The marble octagon shaped slab was lined with women laying on their towels. I straightened out my towel and stretched out, melting into the warm marble. When I rolled over, the woman next to me on the slab was being covered in suds. Not just a few bubbles. She was covered in so much soapiness, her body disappeared into a blob and the Turkish attendant’s arms were lost as she massaged the body underneath. It looked fantastic.
Before I knew it, it was my turn.
The Turkish woman poured lukewarm over me without warning and went to work scrubbing. It wasn’t nearly as rough as the brillo-like ajjumma scrub. It wasn’t nearly as thorough or as long either. It was nice, but it felt rushed and made me wonder how many more layers of dead skin she could have peeled off if she had kept going for a little while. I just spent three months in Africa! I kinda expected (and wanted) to be rubbed raw (like I would be if I were in Korea). I was flipped over. Rinsed off. Then it was my turn to disappear under a mountain of soapiness. Ajjummas, take note. Being enveloped in so much soapy goodness will make any bath house better. I was massaged, albeit a bit quickly, and then told to stand.

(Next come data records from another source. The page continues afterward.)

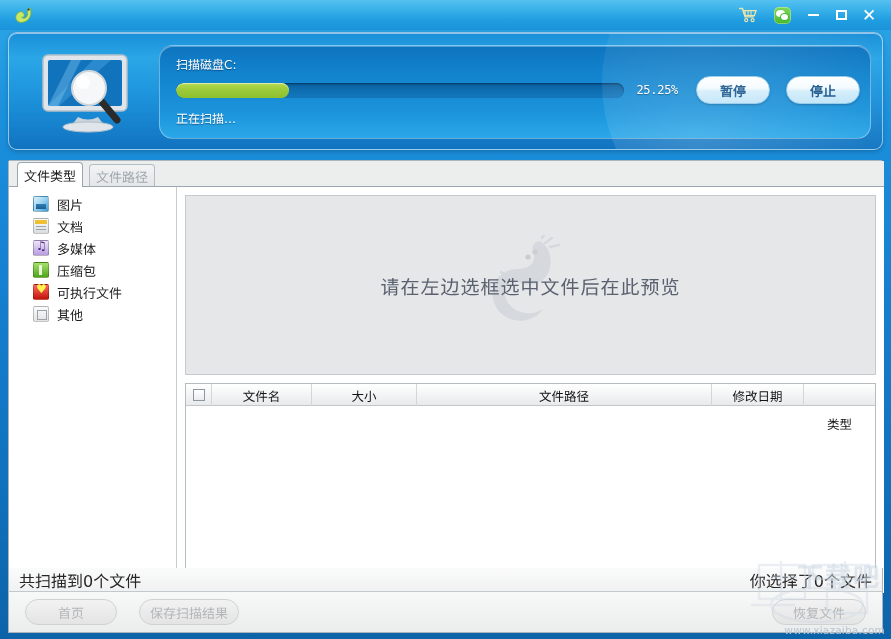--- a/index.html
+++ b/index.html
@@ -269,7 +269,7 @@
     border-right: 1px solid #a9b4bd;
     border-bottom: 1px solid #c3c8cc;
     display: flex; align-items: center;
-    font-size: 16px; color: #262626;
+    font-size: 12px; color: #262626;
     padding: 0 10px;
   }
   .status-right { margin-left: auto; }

A new woman to the marble slab looked up at me in wonder. I raised my eyebrow at her with smile, knowing full well I looked like a soap monster. She smiled and then I was whisked into a smaller chamber and sat down next to a fountain of water where my hair was shampooed and then I was rinsed so repetitively I had to time catching and holding my breath before another bucket of water was dumped over me. It was more comical than annoying. Suddenly it was all over and the baths were pointed out to me in another side chamber.
All in all, it was delightful, but it felt rushed. Maybe because it’s on the tourist beat, or maybe it was just a busy day. I wanted to climb back onto the marble to relax for a bit longer, but there wasn’t any room. Instead, I alternated dips in the warm and cool pools until I was pruney. I tried not to think about how much I spent on the experience, concentrating on the fact that it was a learning one and I could be more confident going into smaller hamams on my own in the future without feeling out of place. But I can’t say that I didn’t cringe when I saw the prices at a smaller hamam outside of Istanbul. It was only half the price. At least I know I’ll be able to afford to sneak off to a hamam more than once more before we leave Turkey!